Infinite Logging Space: Cloud computing makes it much easier to create highly granular logs that can later provide concrete proof of suspicious activities. Cloud computing should also make it easier and more convenient for datacenters to embrace logging. In the cloud, it's no longer necessary to compute logging disk space in advance, since storage is always available on an as-needed basis.

Flexible, Cheaper Security Testing: With cloud computing, it's easy to create the extra temporary resources needed to pilot a new security technique within an exact copy of your everyday production environment.


It seems that every cloud, even a virtual one, must have its dark side:

User Access: With data sent off-site, it's easier for unauthorized people to gain access to critical business data. That's why you must press the cloud provider to give you information on who it hires and exactly how it restricts data access.

Regulatory Compliance: Cloud computing makes regulatory compliance far more complex by placing the responsibility into the hands of an outside provider. This fact can make it difficult, perhaps even impossible, to ensure information integrity and overall security.

Data Location: With cloud computing, business data can be sent literally anywhere, perhaps even split among different locations around the world. This means that critical company information may reside in places with loose — or nonexistent — privacy laws, leaving a business vulnerable to data leakage.

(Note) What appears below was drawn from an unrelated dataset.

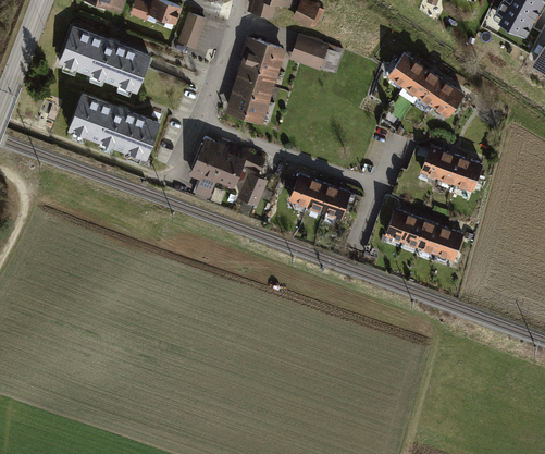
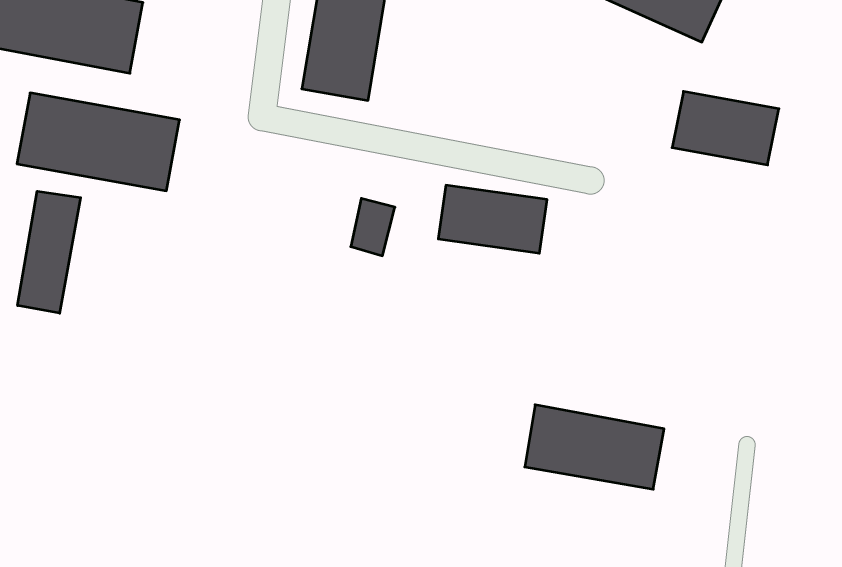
building: [191,136,265,192] -> none
building: none -> [18,191,81,313]
building: [386,208,465,263] -> [525,405,664,489]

Forensics Threat: Cloud computing's data dispersion can make it difficult — and sometimes impossible — to track unauthorized activity, despite careful logging.

Recovery: Unless a provider supplies a rock-solid guarantee, a business may find itself experiencing great difficulty recovering lost services and/or data.

Provider Stability: Outsourcing data and other resources is generally a great idea. Yet, if a cloud provider suddenly folds up shop, it could essentially take your entire datacenter along with it.

The Bottom Line

Cloud security is both diffuse and evolving. Any business considering a move into the cloud needs to understand the approach's various security advantages and drawbacks. The next step should be to question individual providers on their security practices and guarantees and then judge how everything will fit into existing business protection strategies and policies.